Passage provided:
Spider

Image by Franck Barske from Pixabay

 

We have seven mammals living in our household. Each of us, it seems, has a penchant for continuous hair loss. It isn’t unusual at any given time to find areas of dog, cat, and human hair on the floor, forming temporary, interspecies carpeting.

This morning I watched a spider walking across the floor and attempting to maneuver through one particular hair jungle. Its spindly legs attracted and carried hair strands of similar leg size, causing the spider to pause every so often to shake loose the additional cargo before continuing its journey.

As I watched this little nature documentary happening live on my bathroom floor, I thought about what it would be like to live in the world of that little hiker spider. A world where one would walk across a hard, polished tile, while enormous ropes, in a multitude of sizes, shapes, and colors, clung to your legs. Not to mention, a world where you could, at any moment, be devoured by a ginormous, whiskered feline. Or inadvertently squished by shuffling slippers. It’s a completely different world than my world, yet the exact same world, isn’t it?

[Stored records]
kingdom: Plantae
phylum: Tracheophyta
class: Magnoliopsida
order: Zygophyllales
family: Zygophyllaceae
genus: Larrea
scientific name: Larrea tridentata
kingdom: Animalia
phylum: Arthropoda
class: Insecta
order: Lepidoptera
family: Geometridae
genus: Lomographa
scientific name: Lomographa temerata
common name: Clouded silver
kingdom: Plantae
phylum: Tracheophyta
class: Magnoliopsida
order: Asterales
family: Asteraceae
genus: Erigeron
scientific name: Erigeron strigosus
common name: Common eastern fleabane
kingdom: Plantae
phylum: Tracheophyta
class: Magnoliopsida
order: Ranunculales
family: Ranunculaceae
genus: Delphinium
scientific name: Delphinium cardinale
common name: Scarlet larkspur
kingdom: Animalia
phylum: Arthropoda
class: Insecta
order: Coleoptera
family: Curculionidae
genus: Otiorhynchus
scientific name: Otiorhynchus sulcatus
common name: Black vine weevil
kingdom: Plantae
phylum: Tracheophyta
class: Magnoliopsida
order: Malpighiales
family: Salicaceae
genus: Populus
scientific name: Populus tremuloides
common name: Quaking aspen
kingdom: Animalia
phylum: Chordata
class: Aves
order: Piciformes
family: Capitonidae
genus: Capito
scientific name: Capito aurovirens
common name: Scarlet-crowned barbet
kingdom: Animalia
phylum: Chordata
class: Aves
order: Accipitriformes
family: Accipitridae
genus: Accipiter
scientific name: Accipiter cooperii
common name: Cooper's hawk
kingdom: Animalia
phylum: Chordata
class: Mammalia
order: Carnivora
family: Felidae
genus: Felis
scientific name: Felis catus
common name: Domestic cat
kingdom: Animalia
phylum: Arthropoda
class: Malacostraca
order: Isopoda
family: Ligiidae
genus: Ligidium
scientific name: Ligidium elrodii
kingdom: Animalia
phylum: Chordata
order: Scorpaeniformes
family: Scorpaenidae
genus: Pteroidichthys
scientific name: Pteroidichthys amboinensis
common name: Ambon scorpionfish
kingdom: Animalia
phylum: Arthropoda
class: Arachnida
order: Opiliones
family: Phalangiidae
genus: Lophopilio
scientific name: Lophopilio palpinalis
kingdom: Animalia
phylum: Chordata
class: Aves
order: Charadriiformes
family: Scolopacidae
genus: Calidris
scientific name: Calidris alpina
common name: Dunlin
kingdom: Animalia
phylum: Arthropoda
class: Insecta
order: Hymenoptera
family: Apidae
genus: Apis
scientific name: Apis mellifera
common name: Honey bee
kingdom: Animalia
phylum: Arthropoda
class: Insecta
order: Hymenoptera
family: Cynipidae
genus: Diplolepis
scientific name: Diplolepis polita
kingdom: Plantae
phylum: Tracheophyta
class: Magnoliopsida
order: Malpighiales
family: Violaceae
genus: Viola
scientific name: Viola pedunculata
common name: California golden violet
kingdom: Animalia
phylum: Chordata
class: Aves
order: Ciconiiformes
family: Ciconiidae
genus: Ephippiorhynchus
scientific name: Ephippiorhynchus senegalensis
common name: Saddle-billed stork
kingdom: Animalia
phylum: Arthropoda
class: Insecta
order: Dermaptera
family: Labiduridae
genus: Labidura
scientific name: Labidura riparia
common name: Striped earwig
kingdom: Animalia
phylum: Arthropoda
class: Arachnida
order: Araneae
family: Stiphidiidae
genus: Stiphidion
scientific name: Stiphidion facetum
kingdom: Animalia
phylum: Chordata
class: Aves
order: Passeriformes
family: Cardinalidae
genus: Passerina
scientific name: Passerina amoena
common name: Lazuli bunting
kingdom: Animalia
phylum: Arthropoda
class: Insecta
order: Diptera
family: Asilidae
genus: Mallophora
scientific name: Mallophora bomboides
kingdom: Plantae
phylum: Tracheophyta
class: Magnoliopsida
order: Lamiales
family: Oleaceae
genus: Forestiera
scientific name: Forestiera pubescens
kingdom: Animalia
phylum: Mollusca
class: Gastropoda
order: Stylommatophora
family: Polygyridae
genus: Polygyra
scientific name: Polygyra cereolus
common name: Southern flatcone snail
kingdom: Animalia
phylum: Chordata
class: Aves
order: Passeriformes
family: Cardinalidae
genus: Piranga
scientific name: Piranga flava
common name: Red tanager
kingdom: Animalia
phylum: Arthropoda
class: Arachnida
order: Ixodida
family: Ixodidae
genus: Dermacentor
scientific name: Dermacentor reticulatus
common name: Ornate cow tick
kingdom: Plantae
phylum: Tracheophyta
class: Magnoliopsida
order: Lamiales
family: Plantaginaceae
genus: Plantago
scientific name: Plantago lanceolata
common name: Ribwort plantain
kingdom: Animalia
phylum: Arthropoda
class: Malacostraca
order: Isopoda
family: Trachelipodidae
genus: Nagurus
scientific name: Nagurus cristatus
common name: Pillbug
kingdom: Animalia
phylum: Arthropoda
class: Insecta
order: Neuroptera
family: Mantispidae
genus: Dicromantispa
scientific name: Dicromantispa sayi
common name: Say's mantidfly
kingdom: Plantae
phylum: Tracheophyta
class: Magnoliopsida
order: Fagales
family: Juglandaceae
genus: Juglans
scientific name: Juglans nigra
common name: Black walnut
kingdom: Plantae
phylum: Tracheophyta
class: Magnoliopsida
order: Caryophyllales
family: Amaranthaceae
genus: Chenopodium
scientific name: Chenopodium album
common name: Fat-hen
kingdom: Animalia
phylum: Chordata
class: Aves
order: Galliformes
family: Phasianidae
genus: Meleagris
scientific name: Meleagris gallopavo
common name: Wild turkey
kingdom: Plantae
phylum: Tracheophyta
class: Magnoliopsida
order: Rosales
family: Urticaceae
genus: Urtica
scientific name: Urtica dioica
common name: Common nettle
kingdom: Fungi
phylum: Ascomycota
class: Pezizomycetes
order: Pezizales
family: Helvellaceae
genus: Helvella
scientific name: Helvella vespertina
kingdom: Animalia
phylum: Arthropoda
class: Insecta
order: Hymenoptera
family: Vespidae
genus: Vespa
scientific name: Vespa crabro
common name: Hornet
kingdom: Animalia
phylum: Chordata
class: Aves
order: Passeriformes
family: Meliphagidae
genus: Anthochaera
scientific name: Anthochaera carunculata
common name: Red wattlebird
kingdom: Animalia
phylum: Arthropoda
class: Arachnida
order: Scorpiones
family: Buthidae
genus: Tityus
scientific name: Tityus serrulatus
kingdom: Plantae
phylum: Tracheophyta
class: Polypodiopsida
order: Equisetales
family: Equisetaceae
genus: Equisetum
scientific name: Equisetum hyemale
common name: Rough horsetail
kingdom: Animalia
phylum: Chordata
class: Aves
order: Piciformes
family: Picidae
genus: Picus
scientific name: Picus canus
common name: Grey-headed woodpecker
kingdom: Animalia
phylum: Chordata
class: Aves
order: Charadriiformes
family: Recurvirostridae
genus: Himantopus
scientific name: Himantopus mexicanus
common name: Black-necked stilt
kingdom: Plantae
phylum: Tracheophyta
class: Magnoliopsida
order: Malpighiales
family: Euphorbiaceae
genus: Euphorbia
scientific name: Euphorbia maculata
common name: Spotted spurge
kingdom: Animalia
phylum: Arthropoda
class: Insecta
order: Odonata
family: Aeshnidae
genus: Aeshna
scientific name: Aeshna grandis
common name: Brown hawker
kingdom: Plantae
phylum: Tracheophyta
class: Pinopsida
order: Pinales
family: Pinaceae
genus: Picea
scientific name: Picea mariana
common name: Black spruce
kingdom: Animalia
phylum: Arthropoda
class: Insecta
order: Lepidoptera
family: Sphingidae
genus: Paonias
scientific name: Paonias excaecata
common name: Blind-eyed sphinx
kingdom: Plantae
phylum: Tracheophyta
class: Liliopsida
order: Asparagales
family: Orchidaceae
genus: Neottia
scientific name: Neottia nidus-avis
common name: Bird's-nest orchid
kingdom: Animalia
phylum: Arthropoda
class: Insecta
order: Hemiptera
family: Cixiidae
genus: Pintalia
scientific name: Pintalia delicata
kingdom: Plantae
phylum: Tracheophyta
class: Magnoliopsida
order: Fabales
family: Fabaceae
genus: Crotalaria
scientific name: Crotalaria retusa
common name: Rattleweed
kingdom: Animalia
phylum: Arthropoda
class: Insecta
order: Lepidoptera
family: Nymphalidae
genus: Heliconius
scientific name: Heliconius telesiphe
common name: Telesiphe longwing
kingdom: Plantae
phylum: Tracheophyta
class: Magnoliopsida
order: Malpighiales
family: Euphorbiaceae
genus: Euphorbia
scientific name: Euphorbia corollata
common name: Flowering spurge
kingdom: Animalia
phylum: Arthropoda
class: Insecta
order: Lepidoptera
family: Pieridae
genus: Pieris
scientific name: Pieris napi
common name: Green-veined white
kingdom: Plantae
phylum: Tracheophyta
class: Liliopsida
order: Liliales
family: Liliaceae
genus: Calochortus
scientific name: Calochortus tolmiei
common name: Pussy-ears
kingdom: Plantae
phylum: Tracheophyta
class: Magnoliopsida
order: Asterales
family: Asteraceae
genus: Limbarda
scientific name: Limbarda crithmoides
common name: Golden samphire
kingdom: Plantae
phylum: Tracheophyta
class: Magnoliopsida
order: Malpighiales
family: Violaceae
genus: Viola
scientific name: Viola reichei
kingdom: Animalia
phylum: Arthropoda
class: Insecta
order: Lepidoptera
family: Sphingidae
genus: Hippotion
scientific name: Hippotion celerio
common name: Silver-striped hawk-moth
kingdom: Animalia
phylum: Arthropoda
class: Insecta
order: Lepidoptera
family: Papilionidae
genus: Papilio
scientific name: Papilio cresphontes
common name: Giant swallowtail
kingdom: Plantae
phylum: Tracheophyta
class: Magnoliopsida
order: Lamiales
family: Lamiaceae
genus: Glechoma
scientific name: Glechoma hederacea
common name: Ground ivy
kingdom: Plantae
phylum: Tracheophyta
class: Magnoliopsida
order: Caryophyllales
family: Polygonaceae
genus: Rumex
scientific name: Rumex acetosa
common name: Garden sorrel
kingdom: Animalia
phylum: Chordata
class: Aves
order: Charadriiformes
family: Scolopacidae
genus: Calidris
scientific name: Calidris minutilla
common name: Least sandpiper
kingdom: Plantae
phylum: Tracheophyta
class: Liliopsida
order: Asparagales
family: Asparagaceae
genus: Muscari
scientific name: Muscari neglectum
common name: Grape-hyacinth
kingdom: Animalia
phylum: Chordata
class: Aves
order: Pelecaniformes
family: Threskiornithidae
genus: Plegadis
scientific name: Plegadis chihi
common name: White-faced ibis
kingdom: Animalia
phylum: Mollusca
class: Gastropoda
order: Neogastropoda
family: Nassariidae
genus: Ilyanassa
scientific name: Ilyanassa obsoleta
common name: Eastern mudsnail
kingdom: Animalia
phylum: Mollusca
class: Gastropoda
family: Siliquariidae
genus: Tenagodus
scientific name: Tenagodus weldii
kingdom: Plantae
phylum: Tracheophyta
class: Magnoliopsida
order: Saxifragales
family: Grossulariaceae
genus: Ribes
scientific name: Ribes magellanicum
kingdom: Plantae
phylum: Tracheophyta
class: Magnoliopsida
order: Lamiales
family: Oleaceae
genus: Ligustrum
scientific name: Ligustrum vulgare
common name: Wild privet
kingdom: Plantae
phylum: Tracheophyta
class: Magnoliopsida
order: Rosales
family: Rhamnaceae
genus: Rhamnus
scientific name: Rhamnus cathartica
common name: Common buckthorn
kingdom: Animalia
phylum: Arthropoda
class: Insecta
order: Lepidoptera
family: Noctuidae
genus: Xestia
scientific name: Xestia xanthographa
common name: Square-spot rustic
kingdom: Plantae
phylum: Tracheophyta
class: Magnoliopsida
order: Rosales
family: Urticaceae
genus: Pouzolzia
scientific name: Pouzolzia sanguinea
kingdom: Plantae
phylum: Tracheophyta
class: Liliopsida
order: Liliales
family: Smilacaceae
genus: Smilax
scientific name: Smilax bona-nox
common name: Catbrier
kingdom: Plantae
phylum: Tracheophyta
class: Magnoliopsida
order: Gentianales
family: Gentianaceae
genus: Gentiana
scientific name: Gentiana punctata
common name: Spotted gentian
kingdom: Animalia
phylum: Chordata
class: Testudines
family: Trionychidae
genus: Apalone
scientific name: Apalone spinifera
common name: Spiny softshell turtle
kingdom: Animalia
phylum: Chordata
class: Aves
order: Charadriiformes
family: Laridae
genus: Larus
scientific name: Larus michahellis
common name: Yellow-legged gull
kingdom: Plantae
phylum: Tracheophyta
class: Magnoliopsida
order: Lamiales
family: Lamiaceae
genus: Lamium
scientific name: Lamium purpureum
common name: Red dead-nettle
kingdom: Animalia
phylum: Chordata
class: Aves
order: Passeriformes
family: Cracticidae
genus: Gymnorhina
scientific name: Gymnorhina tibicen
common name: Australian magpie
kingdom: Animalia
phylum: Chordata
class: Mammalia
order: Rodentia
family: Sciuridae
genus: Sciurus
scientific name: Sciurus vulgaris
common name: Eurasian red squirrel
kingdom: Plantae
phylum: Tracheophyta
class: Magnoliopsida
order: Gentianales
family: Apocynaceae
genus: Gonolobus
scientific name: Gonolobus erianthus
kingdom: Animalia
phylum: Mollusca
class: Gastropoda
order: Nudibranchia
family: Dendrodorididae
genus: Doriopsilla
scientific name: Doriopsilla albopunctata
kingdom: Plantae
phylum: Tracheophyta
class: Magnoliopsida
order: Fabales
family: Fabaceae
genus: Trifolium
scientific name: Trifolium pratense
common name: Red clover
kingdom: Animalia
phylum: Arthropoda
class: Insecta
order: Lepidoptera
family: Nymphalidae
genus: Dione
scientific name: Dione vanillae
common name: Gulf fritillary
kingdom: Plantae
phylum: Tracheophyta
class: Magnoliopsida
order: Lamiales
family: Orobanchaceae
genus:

What this exercise asks:
a: Answer these questions from the spider essay:
(i) How many mammals live in the household?
(ii) What did the spider's legs attract and carry?
(iii) What surface does the writer imagine walking across in the spider's world?
b: List every kind of hair that the spider essay says can be found on the floor.

Answers given:
a:
(i) Seven.
(ii) Hair strands of similar leg size.
(iii) A hard, polished tile.

b: Dog hair, cat hair, human hair